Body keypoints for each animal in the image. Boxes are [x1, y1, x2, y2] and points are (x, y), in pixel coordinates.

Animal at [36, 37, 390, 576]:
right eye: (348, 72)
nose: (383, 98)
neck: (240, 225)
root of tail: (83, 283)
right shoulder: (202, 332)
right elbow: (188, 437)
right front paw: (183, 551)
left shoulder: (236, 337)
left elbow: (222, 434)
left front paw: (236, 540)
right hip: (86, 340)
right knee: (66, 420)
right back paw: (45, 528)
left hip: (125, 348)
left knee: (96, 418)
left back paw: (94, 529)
********
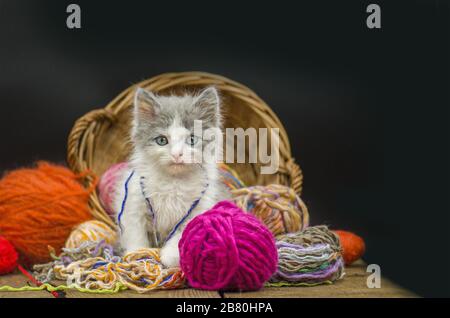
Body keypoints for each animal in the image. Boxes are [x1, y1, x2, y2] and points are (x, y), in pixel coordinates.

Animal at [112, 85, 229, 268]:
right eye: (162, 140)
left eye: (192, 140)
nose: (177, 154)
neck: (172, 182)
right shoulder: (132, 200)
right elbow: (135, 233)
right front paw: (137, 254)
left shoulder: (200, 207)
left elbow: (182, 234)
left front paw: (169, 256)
********
* [EXERCISE DIRECTIONS]: From the records above, retype only the lines starting at the line that contains "left eye: (192, 140)" and ending at the line that contains "left front paw: (169, 256)", both included.

* [ANSWER SECTION]:
left eye: (192, 140)
nose: (177, 154)
neck: (172, 182)
right shoulder: (132, 200)
right elbow: (135, 233)
right front paw: (137, 254)
left shoulder: (200, 207)
left elbow: (182, 234)
left front paw: (169, 256)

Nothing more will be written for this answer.